The biggest association of industrial companies, whose labor
force never recovered from the recession, also criticized the administration.
“The Department of Labor announced the demotion of at least 5 million Americans,” Joe Trauger, a spokesman for the National Association of Manufacturers, said in a
statement. “This proposed regulation is another in a long list of regulatory roadblocks to healthy and robust economic growth and job creation.”
The president in a
blog post said he will discuss the proposal on Thursday during a trip to La Crosse, Wisc. Last year,
Obama said he ordered Labor Secretary Tom Perez to start work on revamping overtime rules.
The proposal, which would take effect in 2016, comes as growing income inequality among Americans becomes an issue in the run-up to the presidential election.
Supporters of the plan say it will help as many as 15 million workers.
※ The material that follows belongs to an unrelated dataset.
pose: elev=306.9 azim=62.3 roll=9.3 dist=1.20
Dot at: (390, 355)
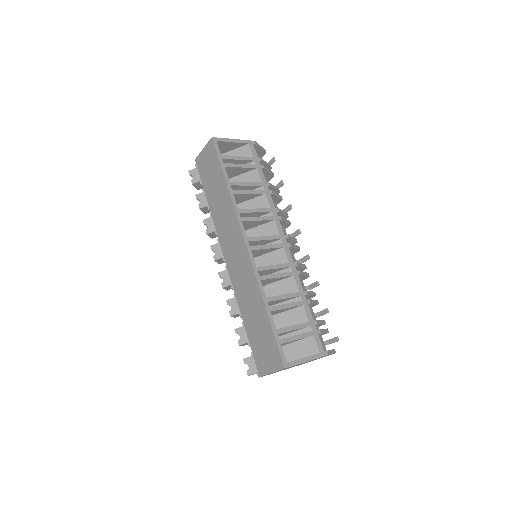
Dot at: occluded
“The new threshold will protect more workers from being taken advantage of by their employers, giving some higher pay for working overtime and others reduced hours without any reduction in pay,” Ross Eisenbrey, vice president of the Economic Policy Institute, a think tank that gets some funding from labor unions,
said in a blog post.
The plan is intended to boost median household income, which fell to $54,600 in April from $56,207 in December 2007, when the last recession began, according to inflation-adjusted
estimates from Sentier Research.
Effects on Job Market
That income decline occurred even as the labor market shows signs of healing with the
unemployment rate falling to 5.6 percent in May from a peak of 10 percent in October 2009.
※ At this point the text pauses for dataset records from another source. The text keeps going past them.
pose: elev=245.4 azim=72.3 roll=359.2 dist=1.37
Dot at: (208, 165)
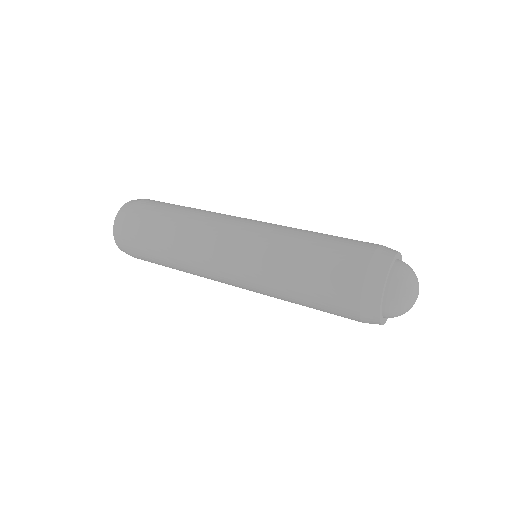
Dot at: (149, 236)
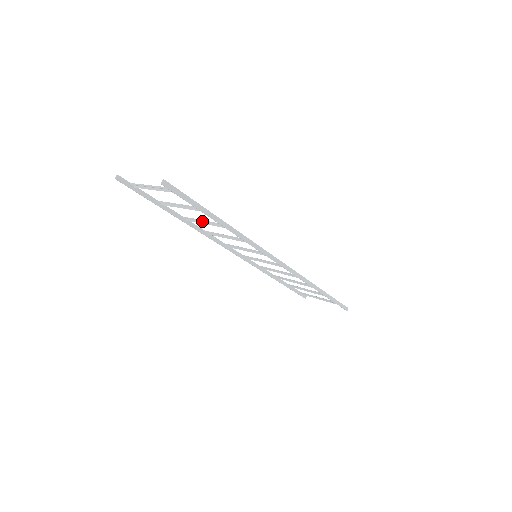
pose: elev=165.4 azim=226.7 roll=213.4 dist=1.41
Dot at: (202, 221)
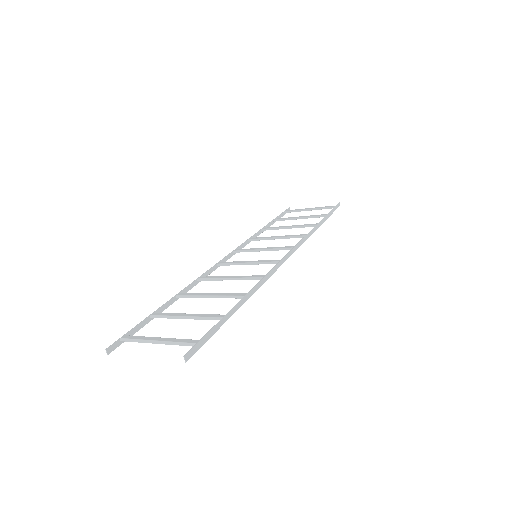
Dot at: occluded
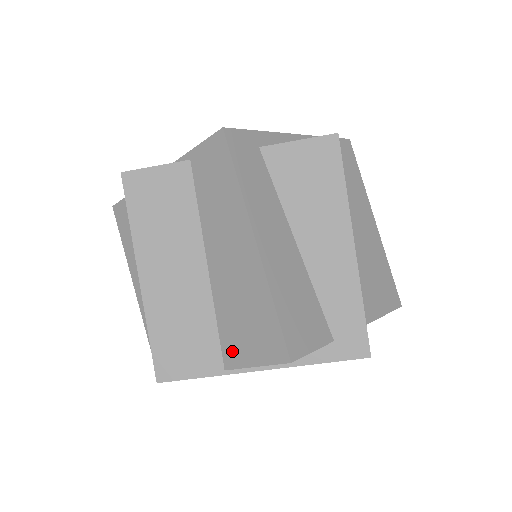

But there are also indications of stubborn weakness in the jobs market.
The number of
full-time employees reached 121 million in May, less than the peak of 122 million reached in November 2007 before the recession, according to the Bureau of Labor Statistics. Meanwhile, the U.S.
population has grown by 18 million people to 321 million during that period, census data show.
As a result, the labor-force participation rate, a measure of how much of the population is working, has
plunged to a 37-year low of about 63 percent.
Full-time jobs may evaporate with the new overtime rules as employers boost their reliance on people working fewer than 30 to 35 hours a week, critics say.
The number of
part-timers who can't find a full-time job was 6.7 million in May, compared with 4.6 million before the recession started.
The retail industry, a comparable
bright spot of job creation during the recovery, will suffer under the overtime rules, according to the National Retail Federation.
Overtime expansion will “add to employers’ costs, undermine customer service, hinder productivity, generate more litigation opportunities for trial lawyers and ultimately harm job creation,” the business group said in a
statement.
"This change is another example of the administration being completely divorced from reality and adding more burdens to employers and expecting them to just absorb the impact,” the chamber of commerce's Johnson said.